I had a neighbour who would always answer me when I asked him how things were going for him by saying “I’m living the dream!” It’s not as common as we would like to live out our dreams. I have dreams too, but not all have become a reality. Some have, but not all.
For some people, their fantasy’s or dreams clog reality. Some people I’ve trained to drive at Young Drivers of Canada believe they can do certain things behind the wheel because they’re good at certain video games. Seriously? Playing with a video game control unit isn’t the same as “playing” in traffic. You only have one life and you can’t always hit the “reset” button and try again.

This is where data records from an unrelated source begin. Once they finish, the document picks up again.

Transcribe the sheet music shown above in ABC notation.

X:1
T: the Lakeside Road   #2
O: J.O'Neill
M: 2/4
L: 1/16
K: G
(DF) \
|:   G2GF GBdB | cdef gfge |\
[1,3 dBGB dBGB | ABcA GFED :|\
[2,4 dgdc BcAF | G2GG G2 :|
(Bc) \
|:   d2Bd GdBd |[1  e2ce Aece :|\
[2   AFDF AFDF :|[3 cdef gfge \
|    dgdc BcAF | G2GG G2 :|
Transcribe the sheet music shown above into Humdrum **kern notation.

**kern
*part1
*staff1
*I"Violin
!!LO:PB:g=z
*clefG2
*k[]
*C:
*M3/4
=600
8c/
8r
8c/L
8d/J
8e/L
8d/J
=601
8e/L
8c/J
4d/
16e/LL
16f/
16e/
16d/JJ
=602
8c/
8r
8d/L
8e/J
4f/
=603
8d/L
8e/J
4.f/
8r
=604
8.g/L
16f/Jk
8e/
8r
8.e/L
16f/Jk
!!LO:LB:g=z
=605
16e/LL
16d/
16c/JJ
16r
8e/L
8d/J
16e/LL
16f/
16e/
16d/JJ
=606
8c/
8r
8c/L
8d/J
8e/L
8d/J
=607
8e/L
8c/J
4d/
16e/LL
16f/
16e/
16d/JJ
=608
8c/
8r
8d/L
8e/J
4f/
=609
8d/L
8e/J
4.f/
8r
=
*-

To some people who enjoy watching chase scenes in movies and TV shows. They feel they can do the same things on public roads. They’ll often remove the fear of crashing and replace it with the rush of adrenaline of going beyond their means. Recently, a tragic death of actor Paul Walker, of The Fast and the Furious movie series was scattered across the news. He was a passenger in his friend’s Porsche as they struck a tree and light post and burst into flames. The police stated that speed was a factor in the crash. I know Paul had no control over the driver’s actions, but was the driver’s thoughts clogged between reality and fantasy? We may never know. http://www.nytimes.com/aponline/2013/11/30/arts/ap-us-obit-paul-walker.html?smid=tw-share&_r=0
We often see what kind of influence TV, movies and video games have on people. One of the participants from the early seasons of Canada’s Worst Driver had a clogged sense of reality between online video racing and real life. Since I was a judge during that season I tried to convince him it wasn’t real and that driving on public roads was real. Over time, he’s learned there is a difference and has changed his ways. There are places to try these dreams or fantasies. Going to a race track and learning how to use the equipment is always the best idea. But keep it on the race track when you leave.
It’s always a tragedy when someone dies through negligence. We hear how governments have stepped up their laws and enforced stiffer penalties for street racing and driving well above the posted speed limit. That’s been a good thing, but many people feel it doesn’t apply to them. Perhaps Paul Walker’s death will send a message that driving like that can take away a precious life, well before it’s time.